Source document =
● ● ● ● ● ● ●

My second point is that this training is also important in nutrition itself. I led a parliamentary group to Rwanda a few years back. The latest UN stats on stunting in Rwanda came out while we were there, showing an unnecessarily high figure for a country that is relatively productive in vegetables and good food. The President there immediately called a meeting of the leaders of the three key ministries—agriculture, education and health. The permanent secretary for agriculture told us that evening that the problem was that, although mothers were satisfactorily breastfeeding their babies, after weaning the tradition was to feed them maize milk, which is nothing more than ground-up maize and water and contained almost no nutrients at all. We asked what they were going to do about it, and he said that they would ask every village to choose their own most respected mother. They would put her on to a nutrition training course, and her role would then be to go back and teach her village about the importance of a mixed diet for young children, which in Rwanda with its varied agriculture should not be too difficult to achieve. This pyramid selling, or rather pyramid training, seemed to be a good idea and it would be interesting to return and see how it is working.

● ● ● ● ● ● ●

Dataset entries =
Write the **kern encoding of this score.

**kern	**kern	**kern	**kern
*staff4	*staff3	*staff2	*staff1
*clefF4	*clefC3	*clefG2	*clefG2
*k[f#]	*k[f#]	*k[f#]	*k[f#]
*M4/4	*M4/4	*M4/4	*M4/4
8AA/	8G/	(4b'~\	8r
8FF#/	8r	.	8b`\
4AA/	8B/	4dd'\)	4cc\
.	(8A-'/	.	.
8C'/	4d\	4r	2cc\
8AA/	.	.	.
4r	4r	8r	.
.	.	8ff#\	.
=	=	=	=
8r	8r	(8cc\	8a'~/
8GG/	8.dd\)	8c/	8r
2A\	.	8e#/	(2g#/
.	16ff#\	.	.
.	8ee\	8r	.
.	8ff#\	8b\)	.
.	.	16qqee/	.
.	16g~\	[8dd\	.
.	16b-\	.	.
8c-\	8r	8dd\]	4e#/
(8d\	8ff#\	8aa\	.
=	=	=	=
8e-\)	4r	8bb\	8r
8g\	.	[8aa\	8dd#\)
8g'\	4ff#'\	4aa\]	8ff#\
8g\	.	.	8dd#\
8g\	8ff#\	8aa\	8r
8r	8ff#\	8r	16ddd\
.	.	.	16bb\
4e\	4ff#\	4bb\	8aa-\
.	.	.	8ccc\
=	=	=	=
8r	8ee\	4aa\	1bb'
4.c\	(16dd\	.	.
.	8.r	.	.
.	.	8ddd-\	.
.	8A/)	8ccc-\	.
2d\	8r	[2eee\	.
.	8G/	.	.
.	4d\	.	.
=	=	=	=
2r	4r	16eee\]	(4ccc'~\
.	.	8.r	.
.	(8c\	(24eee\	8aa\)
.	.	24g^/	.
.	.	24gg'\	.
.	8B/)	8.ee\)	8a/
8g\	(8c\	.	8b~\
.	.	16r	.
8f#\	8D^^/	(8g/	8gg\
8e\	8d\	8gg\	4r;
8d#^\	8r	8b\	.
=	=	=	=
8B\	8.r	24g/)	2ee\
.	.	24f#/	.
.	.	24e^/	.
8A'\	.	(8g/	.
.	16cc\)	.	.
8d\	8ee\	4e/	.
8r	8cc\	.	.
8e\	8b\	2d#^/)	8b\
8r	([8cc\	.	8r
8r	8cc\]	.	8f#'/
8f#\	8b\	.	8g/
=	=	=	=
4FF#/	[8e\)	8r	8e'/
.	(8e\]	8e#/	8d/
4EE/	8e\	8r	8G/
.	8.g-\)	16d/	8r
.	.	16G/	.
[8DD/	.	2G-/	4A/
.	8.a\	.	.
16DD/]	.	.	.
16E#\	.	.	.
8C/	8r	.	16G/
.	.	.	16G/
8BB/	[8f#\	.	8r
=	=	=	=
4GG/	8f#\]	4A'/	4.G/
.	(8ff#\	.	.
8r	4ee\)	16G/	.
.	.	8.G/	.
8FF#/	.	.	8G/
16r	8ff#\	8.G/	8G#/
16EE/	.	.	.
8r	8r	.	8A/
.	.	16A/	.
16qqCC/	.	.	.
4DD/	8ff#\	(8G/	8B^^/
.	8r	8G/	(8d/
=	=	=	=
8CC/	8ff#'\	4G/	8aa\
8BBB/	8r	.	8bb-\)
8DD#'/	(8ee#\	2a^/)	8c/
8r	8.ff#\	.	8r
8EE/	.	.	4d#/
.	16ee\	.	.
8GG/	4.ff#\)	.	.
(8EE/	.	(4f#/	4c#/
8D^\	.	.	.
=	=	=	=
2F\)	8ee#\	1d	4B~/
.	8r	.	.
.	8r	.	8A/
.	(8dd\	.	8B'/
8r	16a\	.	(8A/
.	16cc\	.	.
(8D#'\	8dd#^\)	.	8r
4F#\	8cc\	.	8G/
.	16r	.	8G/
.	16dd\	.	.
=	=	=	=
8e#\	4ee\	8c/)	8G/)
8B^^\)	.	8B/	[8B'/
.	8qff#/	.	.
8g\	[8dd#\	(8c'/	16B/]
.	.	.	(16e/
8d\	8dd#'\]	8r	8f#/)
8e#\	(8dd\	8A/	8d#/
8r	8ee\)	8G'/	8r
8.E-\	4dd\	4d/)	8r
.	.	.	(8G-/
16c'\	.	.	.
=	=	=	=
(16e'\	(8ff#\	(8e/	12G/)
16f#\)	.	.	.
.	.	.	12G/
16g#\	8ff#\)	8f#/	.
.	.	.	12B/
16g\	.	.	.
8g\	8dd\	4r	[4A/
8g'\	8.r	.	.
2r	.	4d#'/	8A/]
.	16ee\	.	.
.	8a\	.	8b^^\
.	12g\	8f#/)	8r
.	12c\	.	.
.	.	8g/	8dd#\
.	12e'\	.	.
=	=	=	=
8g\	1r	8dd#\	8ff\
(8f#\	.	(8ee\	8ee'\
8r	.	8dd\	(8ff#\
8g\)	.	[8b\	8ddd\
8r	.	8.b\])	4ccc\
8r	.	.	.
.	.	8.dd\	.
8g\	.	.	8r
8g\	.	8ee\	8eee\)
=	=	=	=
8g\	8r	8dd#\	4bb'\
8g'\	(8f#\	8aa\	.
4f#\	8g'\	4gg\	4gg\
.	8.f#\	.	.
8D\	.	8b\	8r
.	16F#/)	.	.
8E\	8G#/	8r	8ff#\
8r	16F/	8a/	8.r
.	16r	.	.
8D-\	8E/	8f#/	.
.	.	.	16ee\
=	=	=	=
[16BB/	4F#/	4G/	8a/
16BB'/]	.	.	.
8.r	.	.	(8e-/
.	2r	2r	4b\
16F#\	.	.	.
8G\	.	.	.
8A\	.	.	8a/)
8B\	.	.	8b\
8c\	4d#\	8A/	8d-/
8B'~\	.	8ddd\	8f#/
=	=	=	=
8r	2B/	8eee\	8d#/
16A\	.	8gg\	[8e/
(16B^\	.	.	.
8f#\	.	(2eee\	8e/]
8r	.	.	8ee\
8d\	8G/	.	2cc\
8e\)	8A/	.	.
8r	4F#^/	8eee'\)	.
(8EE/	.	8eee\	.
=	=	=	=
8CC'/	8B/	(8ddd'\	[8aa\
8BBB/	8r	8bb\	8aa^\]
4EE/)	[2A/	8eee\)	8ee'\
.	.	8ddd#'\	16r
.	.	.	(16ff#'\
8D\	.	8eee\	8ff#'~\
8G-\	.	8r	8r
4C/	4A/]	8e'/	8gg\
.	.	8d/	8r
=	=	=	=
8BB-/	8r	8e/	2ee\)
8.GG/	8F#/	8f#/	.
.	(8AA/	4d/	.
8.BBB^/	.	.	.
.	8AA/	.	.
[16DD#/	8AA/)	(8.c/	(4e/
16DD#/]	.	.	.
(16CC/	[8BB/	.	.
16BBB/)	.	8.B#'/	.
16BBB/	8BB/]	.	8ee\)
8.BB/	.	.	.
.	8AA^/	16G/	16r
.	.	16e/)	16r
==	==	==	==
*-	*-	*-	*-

● ● ● ● ● ● ●

Description of the task =
Answer these questions using the text on stunting in Rwanda:
(a) Which three ministries' leaders did the President call to a meeting?
(b) What is maize milk made of?
(c) Whom would each village choose to attend the nutrition training course?

Final answer =
(a) Agriculture, education and health.
(b) Ground-up maize and water.
(c) Its own most respected mother.